Populating topic_links table

I’m in the middle of writing the process to migrate from bespoke forum software to Discourse. My import script is not currently adding entries to the topic_links table, and I wanted to ask if there is something, like maybe a rake task, that can do that.

(Clicktracking for imported posts is a “nice to have” rather than an essential and granted I don’t see anything for it under rake --tasks but since I can’t see rake search:reindex there either and I’m using that during the import I thought it might be worth checking.)

Any response appreciated, even if it’s just a “no, not currently possible.”

2 Likes

How are you including the links? I think I thought that those links would be created when the post was baked.

2 Likes

Could be! I have 750,000 posts to import and about one week to get it all finalized (because of hosting company shenanigans, don’t ask) so my current approach is just to clean up the imported posts manually with regexes rather than go through the rebake process. If that is how the links are generated, we can look at rebaking everything at some point in the future.

1 Like

That is unlikely to end well. Posts will need to be rebaked at some point in the future.

You can check one post with a link and see if a rebaked fixes it. You could then rebake just the ones with links.

Are you starting with one of the existing import scripts?

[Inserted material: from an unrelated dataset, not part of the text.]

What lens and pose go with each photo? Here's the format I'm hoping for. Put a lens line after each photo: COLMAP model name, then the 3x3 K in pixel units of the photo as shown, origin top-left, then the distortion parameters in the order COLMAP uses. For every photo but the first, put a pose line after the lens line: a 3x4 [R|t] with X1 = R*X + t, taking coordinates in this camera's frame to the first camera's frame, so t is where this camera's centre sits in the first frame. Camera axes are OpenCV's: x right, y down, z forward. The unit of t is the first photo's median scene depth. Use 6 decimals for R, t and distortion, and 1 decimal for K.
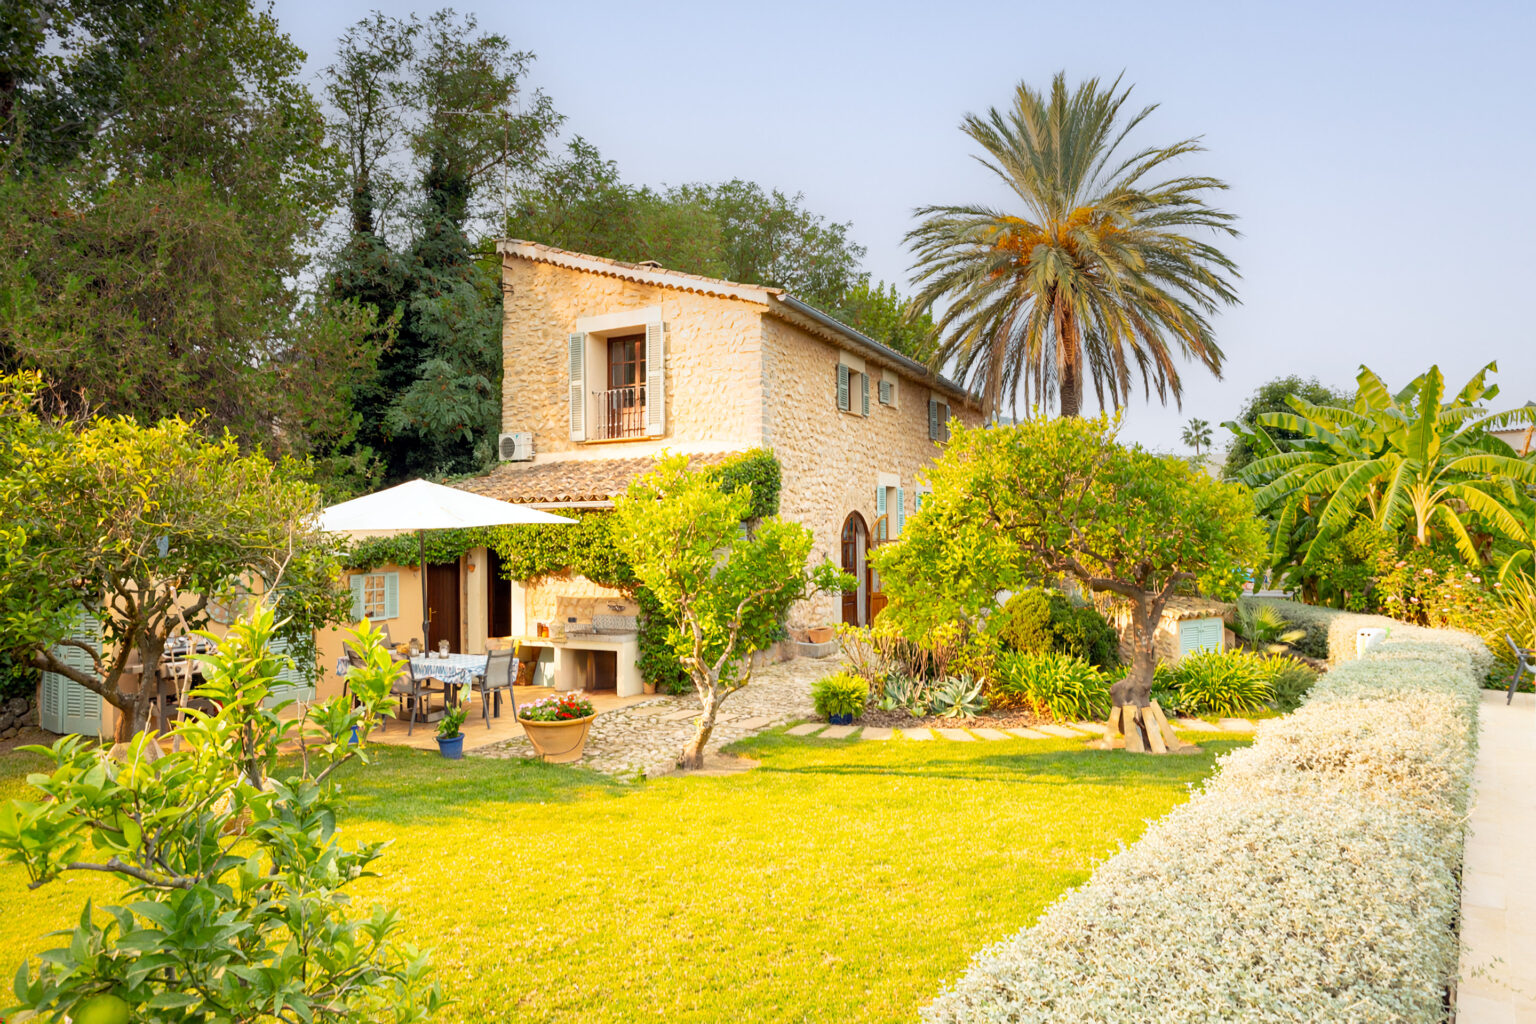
lens RADIAL K [[980.4, 0, 764.6], [0, 980.4, 573.6], [0, 0, 1]] dist [-0.031020, -0.001749]
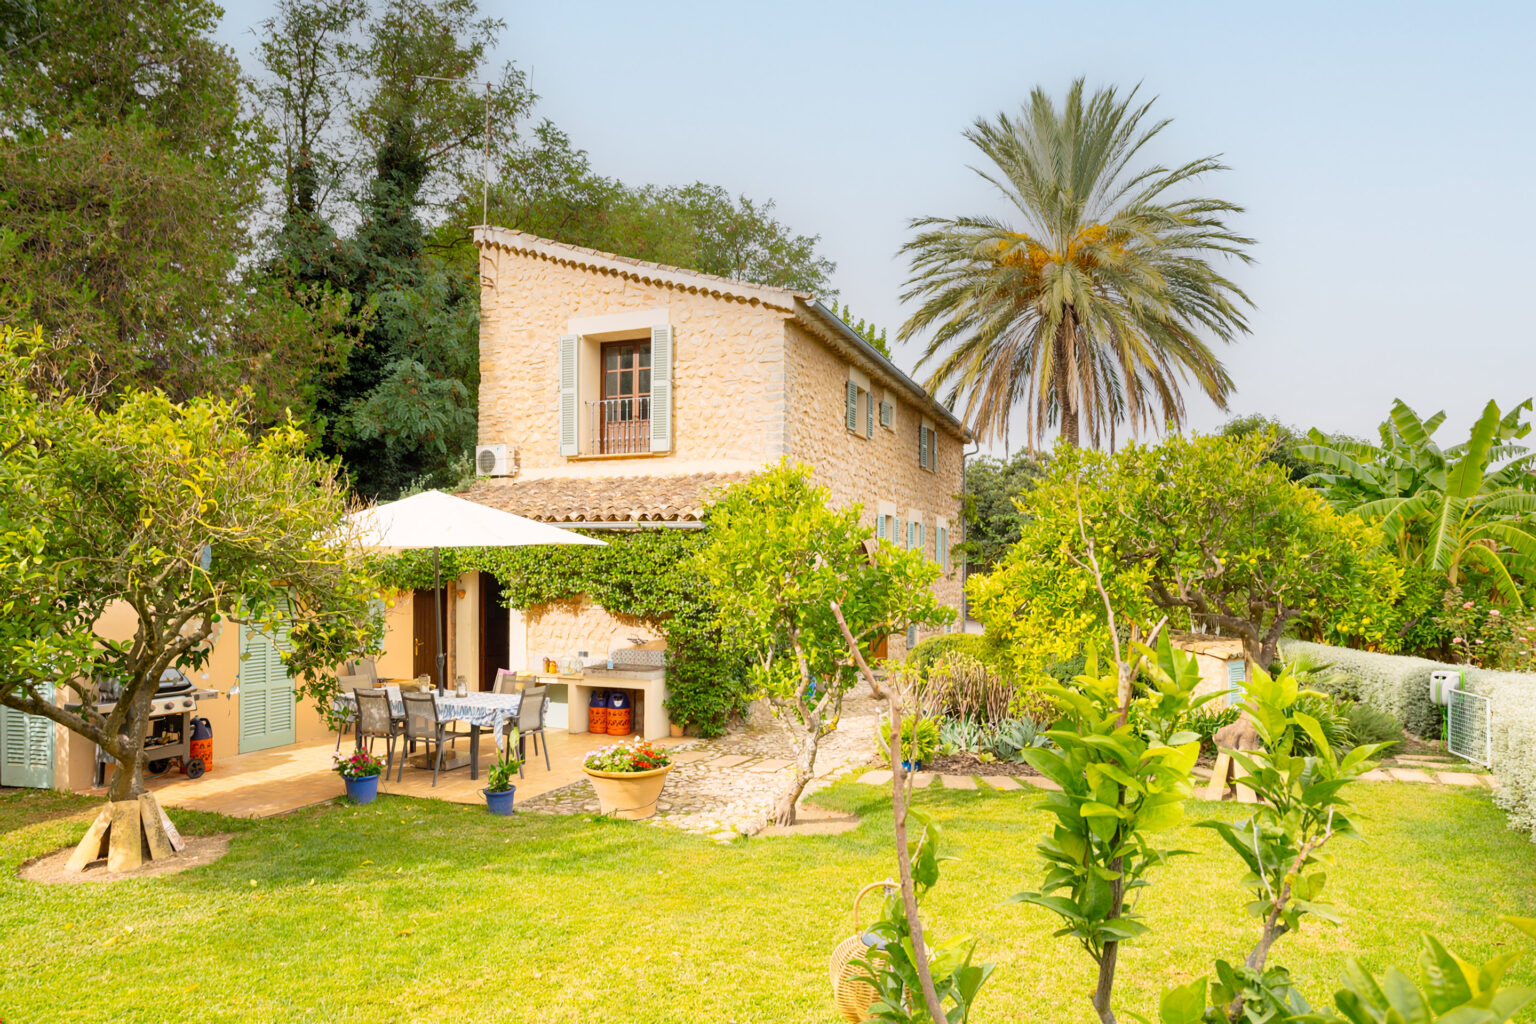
lens RADIAL K [[1003.7, 0, 765.9], [0, 1003.7, 637.8], [0, 0, 1]] dist [-0.022691, 0.000117]
pose [[0.995504, 0.010860, 0.094093, -0.091203], [-0.013689, 0.999472, 0.029476, 0.002481], [-0.093723, -0.030632, 0.995127, 0.055289]]
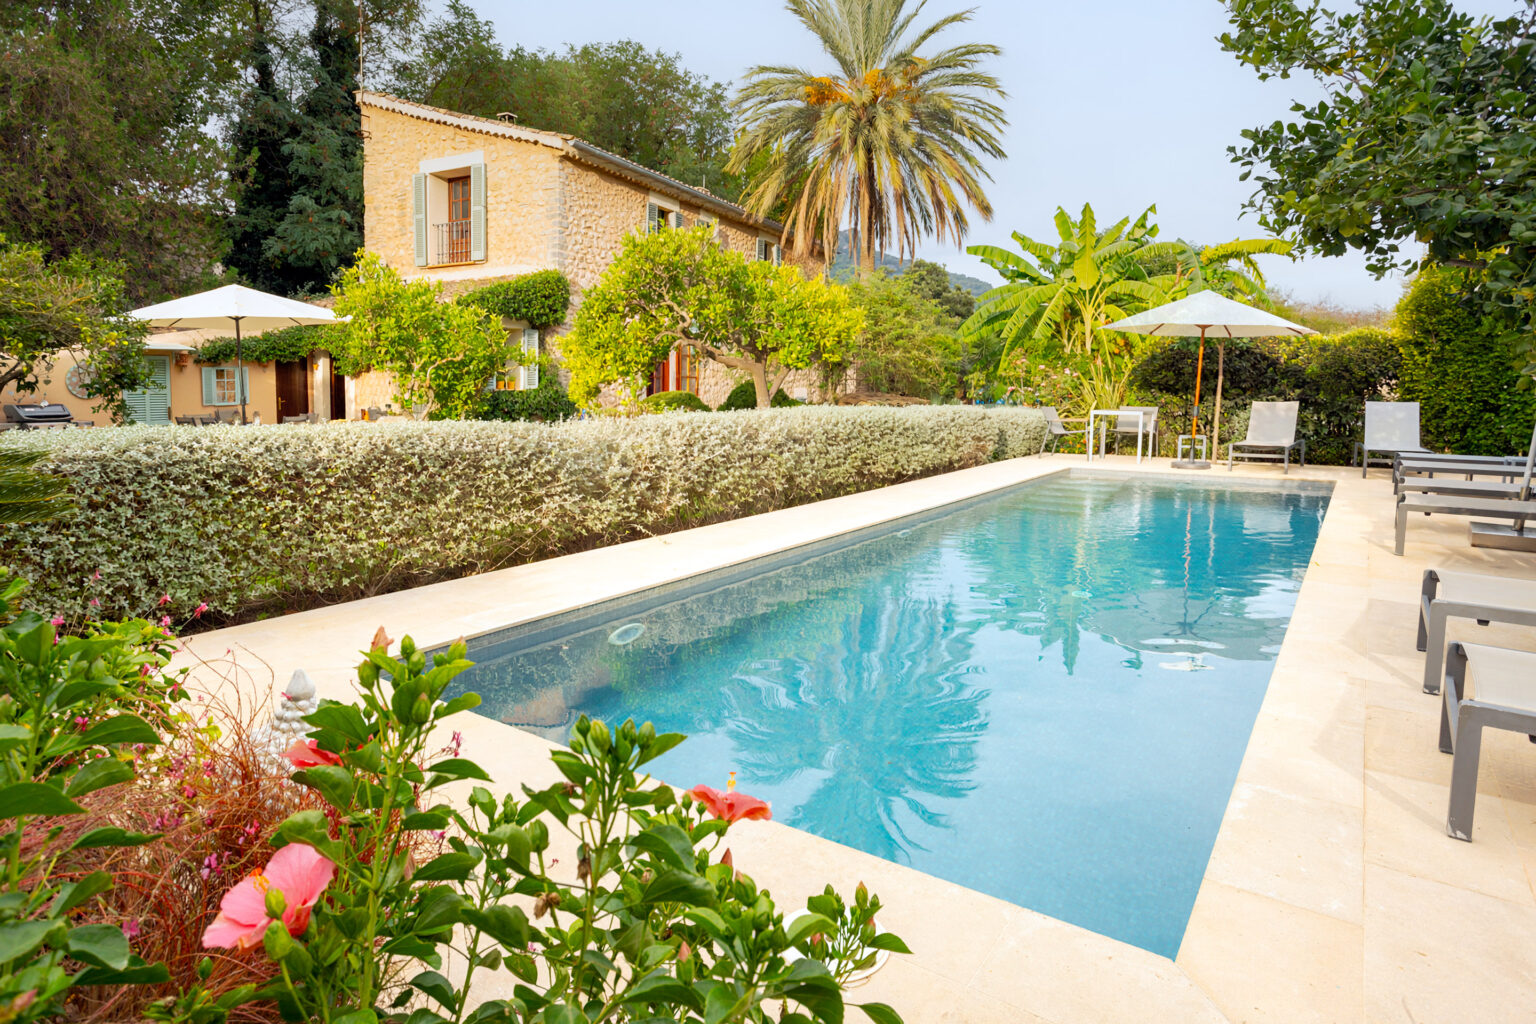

If you have a database dump, worst case you could extend your time line by putting up a placeholder page for a bit while you finish the import. It’ll be much worse to put up a botched import and allow people to add new posts, as it’s much, much easier to do an import on an empty site. Another solution would be to put up a new forum while you finish your script and then put the forum on hold for a bit while you run the final import to add the old data to the new forum.

2 Likes

As far as I can tell it should be okay. The forum software I’m migrating from basically allowed users to put whatever HTML tags they wanted in their posts, so my method was to strip out all tags, with a handful of exceptions like <b> (and </b>), <a>, <blockquote> and so on. Currently the only difference between cooked and raw posts in my database is that there are newlines instead of p and br tags in the raw version.

I’ve set a couple of hundred posts as uncooked and started a rebake uncooked posts task on my dev server just now and it does seem to be populating the topic_links table, so thanks! Problem solved.

No, I rolled my own, following the steps of one of the bulk importers.

3 Likes

Oh hooray. That’s great! As long as you have something useful in raw then you should be good. And you could rebake them anytime after you go live.

1 Like

This topic was automatically closed 30 days after the last reply. New replies are no longer allowed.